§ **WORKING DATA**:
============================================================
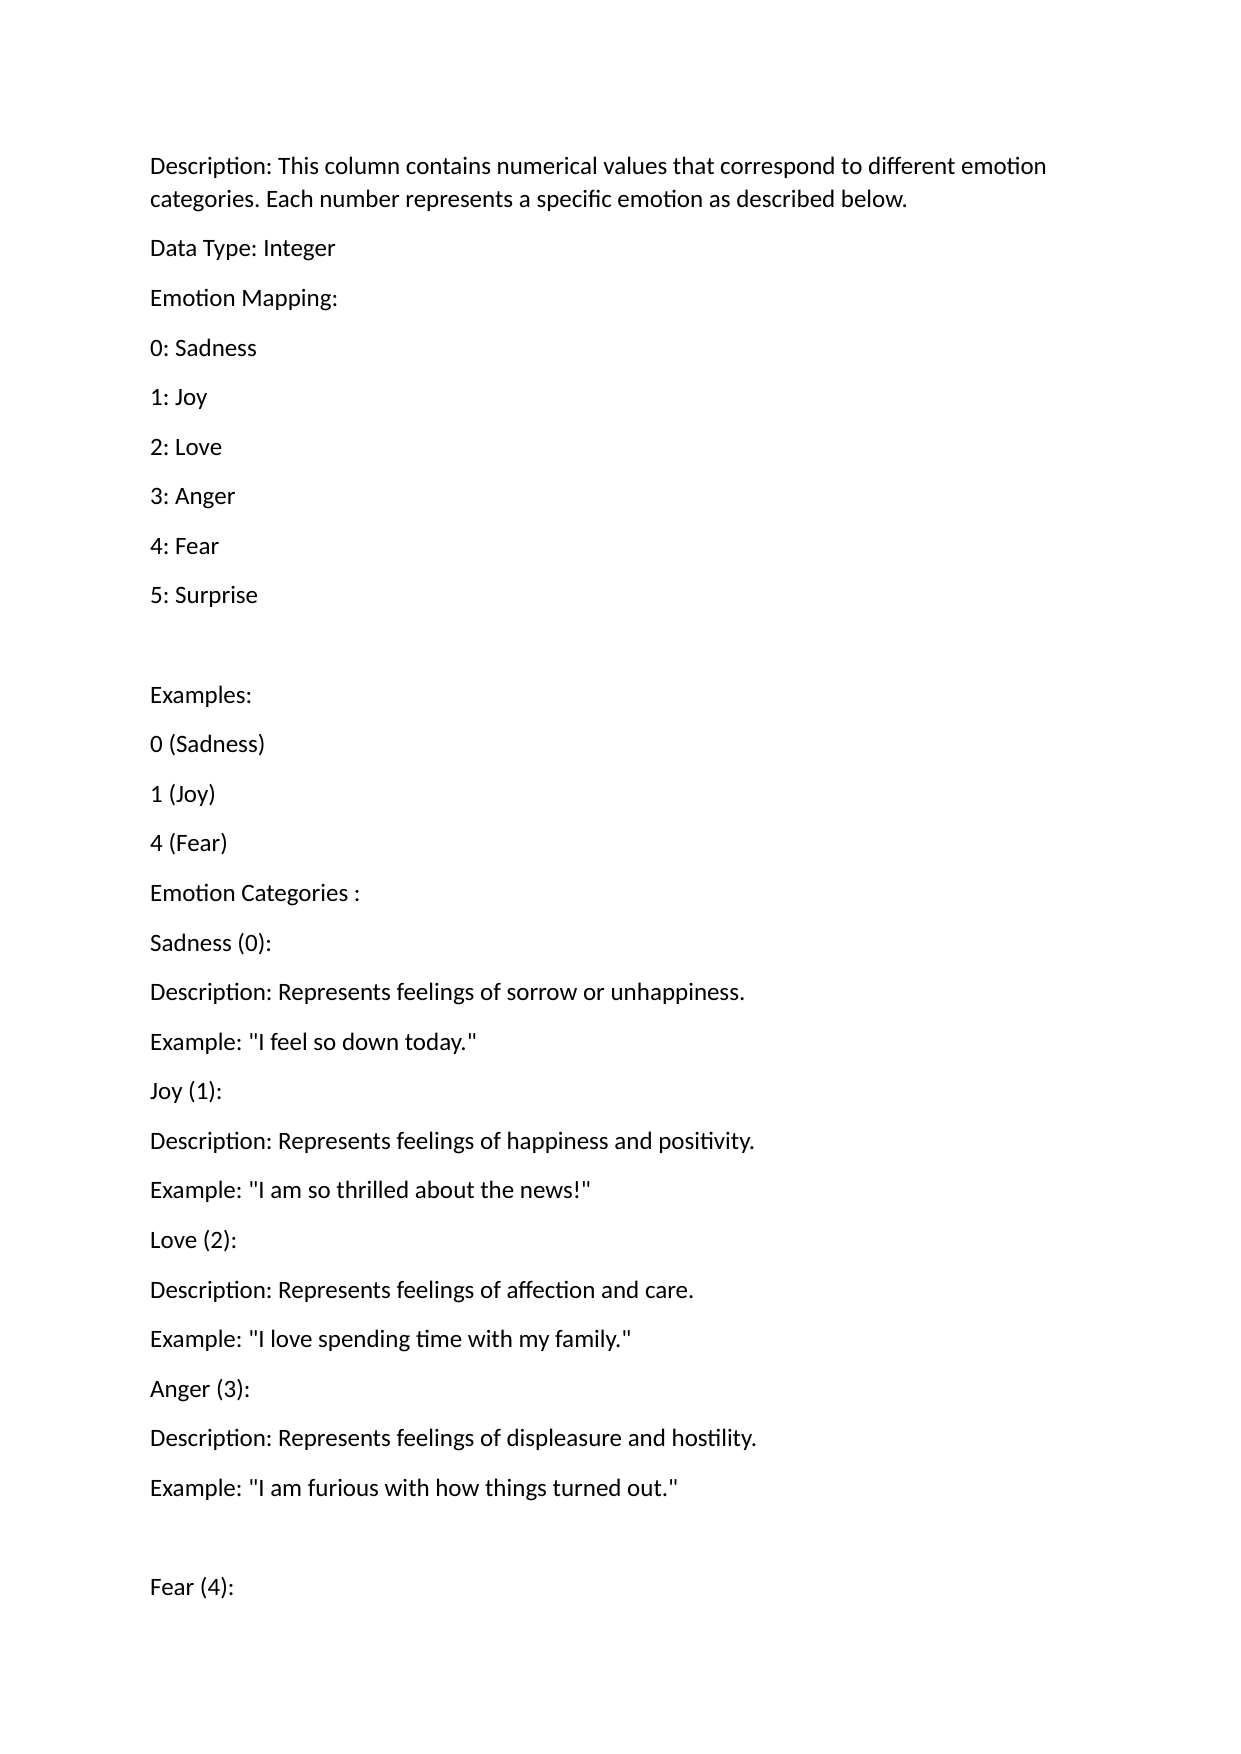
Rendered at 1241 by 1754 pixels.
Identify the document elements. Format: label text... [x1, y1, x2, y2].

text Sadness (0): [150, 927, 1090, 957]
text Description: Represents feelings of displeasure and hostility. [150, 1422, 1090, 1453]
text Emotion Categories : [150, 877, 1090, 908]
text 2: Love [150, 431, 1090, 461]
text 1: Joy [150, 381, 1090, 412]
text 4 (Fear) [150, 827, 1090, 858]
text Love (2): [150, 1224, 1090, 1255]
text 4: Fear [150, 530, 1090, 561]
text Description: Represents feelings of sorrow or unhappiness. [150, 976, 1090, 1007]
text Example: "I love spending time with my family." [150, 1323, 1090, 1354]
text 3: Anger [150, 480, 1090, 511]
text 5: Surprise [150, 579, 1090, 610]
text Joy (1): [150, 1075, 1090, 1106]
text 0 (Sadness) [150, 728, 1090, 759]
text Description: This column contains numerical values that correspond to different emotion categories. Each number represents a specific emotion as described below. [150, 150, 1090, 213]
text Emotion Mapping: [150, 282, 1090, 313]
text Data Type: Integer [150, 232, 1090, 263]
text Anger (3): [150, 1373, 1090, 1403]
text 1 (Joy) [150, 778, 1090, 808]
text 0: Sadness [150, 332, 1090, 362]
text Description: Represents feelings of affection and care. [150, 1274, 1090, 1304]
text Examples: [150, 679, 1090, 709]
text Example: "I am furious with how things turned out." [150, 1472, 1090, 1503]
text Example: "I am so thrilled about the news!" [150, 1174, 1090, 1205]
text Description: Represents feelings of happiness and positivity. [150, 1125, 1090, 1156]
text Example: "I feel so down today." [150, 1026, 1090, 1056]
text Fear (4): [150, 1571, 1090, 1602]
============================================================
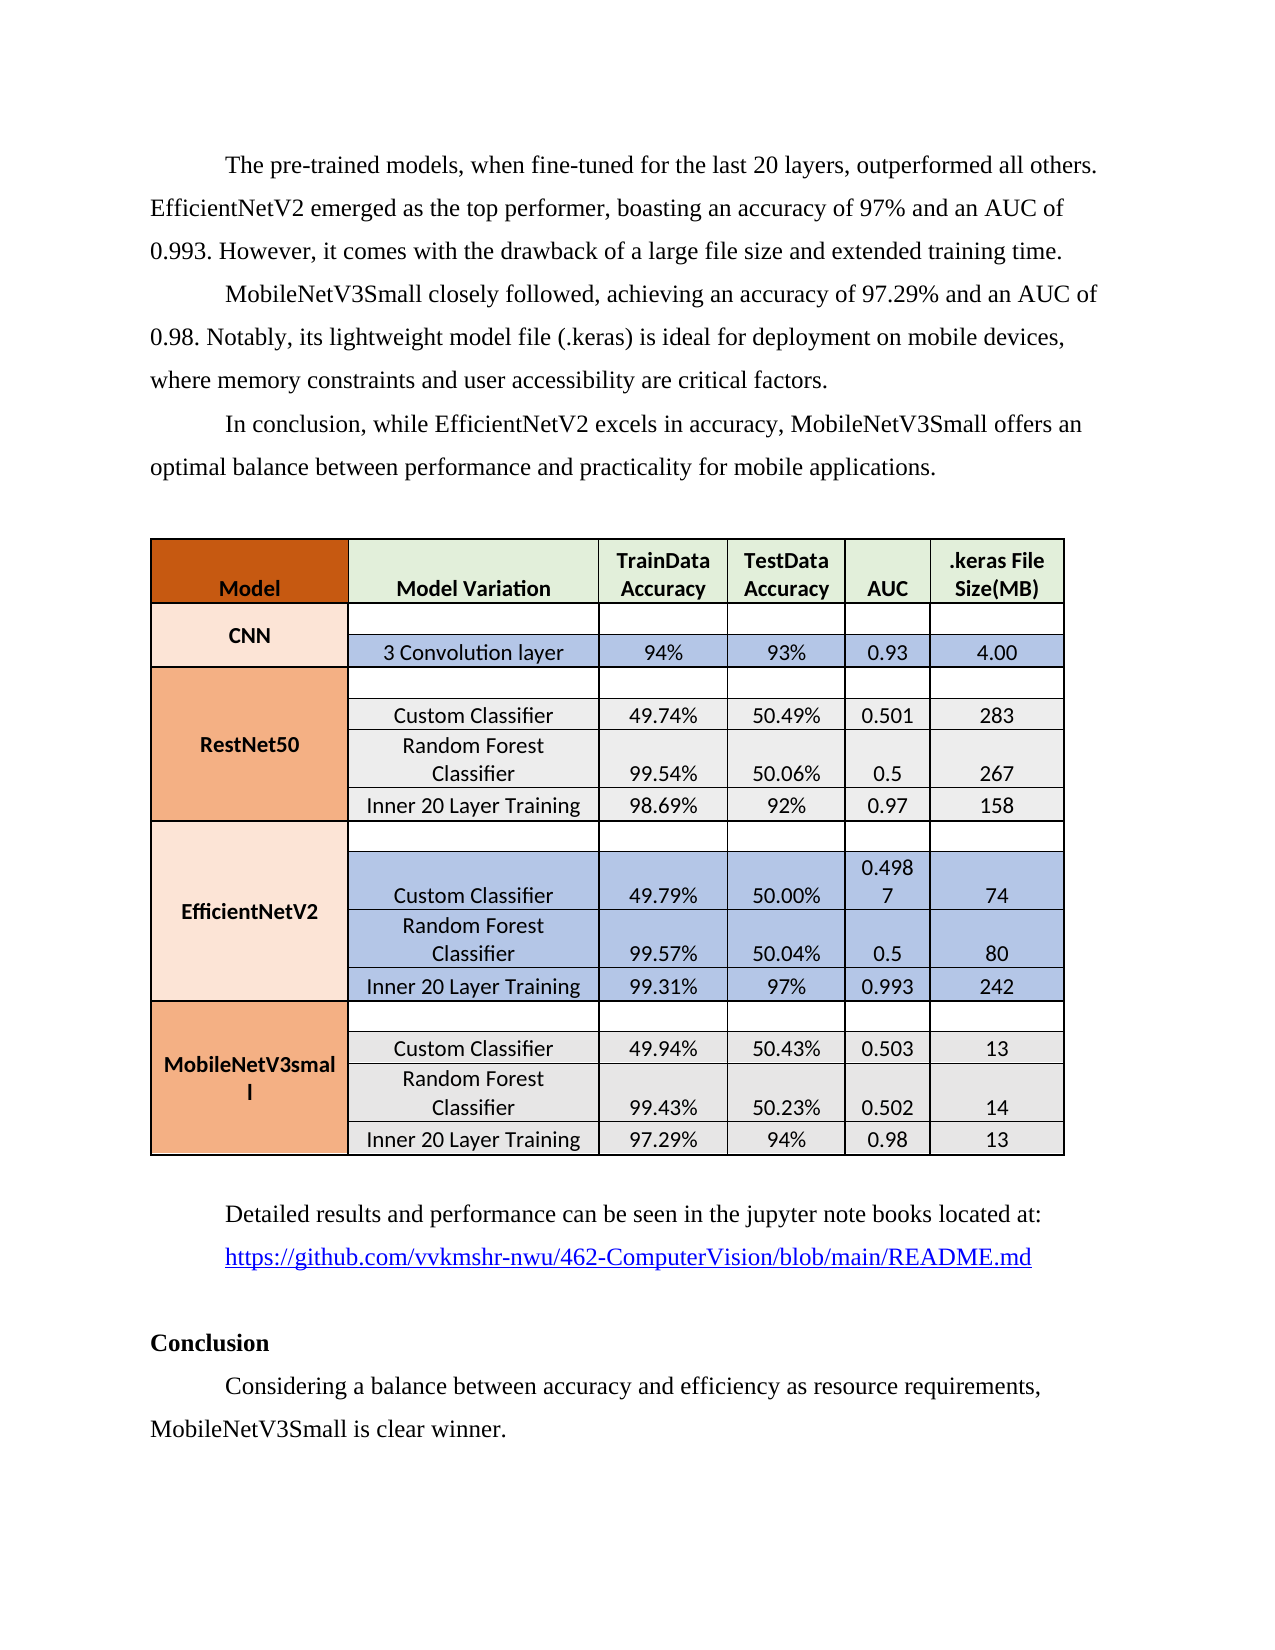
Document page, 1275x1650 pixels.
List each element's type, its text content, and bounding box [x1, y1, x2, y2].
============================================================
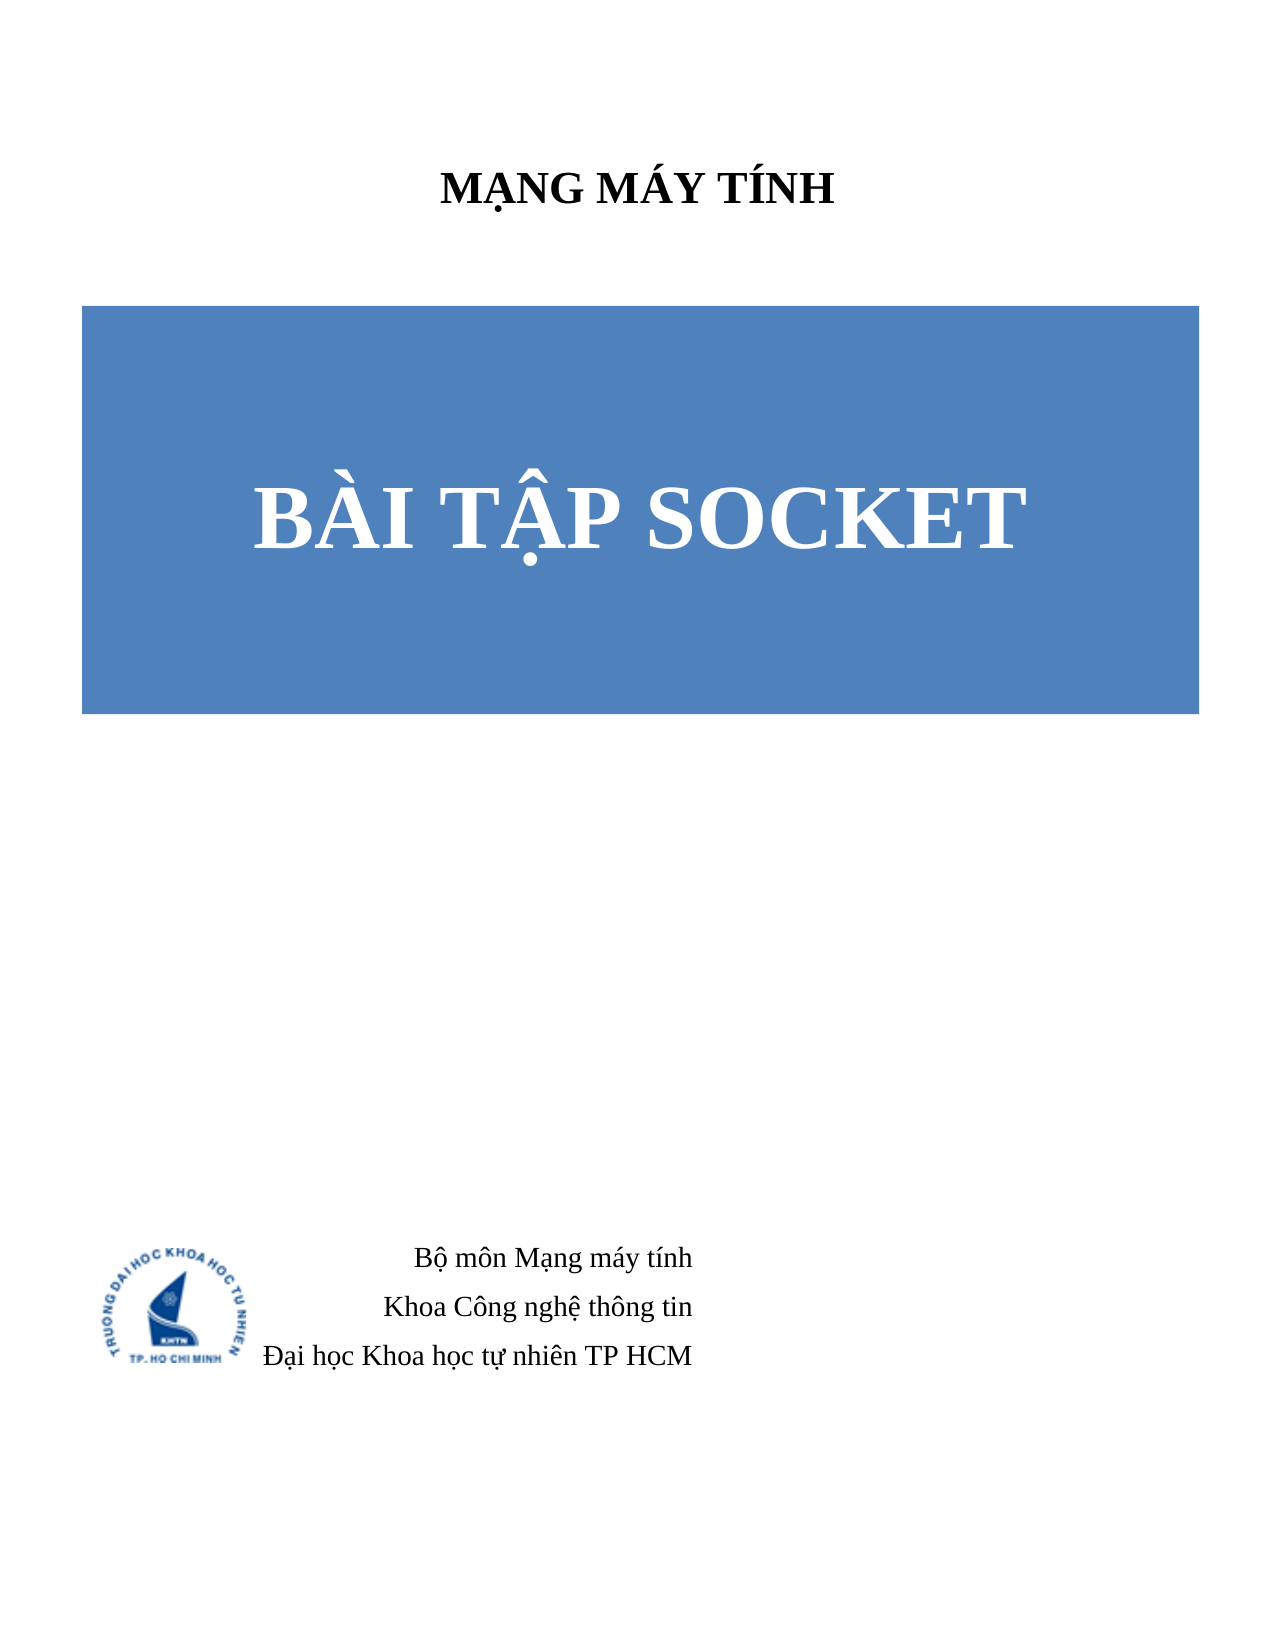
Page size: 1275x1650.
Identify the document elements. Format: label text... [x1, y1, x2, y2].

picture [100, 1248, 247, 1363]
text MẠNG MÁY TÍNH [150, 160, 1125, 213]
============================================================
§ **INSTRUCTION**:
Look above for the line holding "Document page, 1275x1650 pixels.", then set down exactly that line and every line after it up to and including the line holding "List each element's", with nothing else.

§ **ANSWER AREA**:
Document page, 1275x1650 pixels.
List each element's type, its text content, and bounding box [x1, y1, x2, y2].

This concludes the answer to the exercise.